### DATA TO EXAMINE
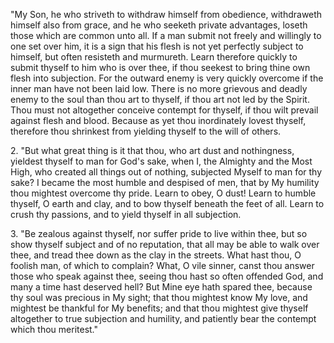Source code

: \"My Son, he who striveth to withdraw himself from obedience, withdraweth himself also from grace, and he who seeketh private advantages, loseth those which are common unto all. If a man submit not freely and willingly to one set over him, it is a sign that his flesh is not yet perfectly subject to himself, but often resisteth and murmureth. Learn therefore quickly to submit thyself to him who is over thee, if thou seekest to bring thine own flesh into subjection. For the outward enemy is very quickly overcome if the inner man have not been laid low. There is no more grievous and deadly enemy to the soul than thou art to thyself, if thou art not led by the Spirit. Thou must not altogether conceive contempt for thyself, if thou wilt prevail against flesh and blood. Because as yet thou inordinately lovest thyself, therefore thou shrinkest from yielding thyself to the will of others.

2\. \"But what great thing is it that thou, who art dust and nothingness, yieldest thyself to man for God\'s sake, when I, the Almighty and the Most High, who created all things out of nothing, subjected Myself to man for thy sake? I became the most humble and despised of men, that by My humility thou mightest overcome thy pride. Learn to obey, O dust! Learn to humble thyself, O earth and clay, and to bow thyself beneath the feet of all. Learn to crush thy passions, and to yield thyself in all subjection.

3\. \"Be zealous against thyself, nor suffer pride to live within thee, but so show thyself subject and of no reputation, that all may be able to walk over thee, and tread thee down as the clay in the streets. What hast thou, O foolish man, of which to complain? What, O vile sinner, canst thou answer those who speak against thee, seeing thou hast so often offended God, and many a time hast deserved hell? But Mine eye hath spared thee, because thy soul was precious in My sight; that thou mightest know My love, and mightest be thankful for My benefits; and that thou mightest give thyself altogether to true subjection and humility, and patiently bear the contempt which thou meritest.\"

* * *

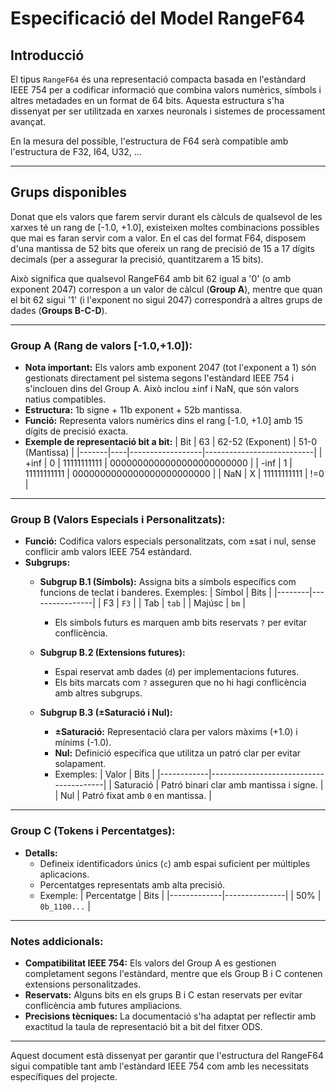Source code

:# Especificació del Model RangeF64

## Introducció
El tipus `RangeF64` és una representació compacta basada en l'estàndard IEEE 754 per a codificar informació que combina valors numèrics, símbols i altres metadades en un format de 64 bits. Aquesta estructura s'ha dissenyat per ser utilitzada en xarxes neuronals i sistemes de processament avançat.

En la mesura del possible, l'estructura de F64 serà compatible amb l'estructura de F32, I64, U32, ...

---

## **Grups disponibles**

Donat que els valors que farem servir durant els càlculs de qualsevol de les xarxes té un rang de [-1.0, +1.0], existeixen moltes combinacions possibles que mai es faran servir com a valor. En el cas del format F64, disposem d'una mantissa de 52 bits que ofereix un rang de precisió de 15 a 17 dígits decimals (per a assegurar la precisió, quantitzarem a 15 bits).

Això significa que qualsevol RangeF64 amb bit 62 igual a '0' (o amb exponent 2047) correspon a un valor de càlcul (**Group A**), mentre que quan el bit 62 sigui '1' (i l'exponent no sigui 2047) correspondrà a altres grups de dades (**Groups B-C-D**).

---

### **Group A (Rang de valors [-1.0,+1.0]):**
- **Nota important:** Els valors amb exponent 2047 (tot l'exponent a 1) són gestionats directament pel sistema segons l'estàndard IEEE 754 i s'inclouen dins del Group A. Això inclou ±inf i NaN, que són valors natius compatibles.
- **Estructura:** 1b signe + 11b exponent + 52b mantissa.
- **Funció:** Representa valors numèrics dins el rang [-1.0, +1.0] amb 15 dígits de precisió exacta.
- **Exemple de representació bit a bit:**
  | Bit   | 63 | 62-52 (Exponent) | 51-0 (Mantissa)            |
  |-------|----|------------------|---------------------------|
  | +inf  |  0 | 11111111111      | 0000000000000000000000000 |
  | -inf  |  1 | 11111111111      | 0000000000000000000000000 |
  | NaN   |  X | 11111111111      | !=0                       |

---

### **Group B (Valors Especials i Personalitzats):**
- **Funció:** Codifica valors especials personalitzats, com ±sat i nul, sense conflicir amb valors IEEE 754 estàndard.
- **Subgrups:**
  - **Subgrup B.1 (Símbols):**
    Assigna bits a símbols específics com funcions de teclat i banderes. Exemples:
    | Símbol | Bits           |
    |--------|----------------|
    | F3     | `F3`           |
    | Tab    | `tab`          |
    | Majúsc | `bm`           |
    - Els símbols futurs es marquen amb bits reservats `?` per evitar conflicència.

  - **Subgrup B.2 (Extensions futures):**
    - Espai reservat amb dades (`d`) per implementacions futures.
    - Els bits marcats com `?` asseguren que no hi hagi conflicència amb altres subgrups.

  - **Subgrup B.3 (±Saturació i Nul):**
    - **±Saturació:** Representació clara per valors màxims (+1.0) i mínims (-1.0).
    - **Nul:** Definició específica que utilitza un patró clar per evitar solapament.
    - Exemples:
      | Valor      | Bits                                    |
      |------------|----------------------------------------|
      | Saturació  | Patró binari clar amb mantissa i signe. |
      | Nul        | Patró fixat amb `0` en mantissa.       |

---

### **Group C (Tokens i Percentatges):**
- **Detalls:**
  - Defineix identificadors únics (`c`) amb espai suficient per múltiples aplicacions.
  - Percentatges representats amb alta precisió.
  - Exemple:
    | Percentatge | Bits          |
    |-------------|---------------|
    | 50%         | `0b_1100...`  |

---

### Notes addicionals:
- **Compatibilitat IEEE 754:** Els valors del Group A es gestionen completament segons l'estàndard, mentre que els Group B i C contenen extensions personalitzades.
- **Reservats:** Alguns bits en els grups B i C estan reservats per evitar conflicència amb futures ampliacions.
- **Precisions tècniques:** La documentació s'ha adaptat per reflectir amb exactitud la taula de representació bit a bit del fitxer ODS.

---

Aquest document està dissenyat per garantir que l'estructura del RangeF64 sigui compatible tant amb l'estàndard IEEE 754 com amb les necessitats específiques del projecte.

### TASK ITEM
How many lines of the entries above include the word "qualsevol"? Answer with the number only.

### YOUR SOLUTION
2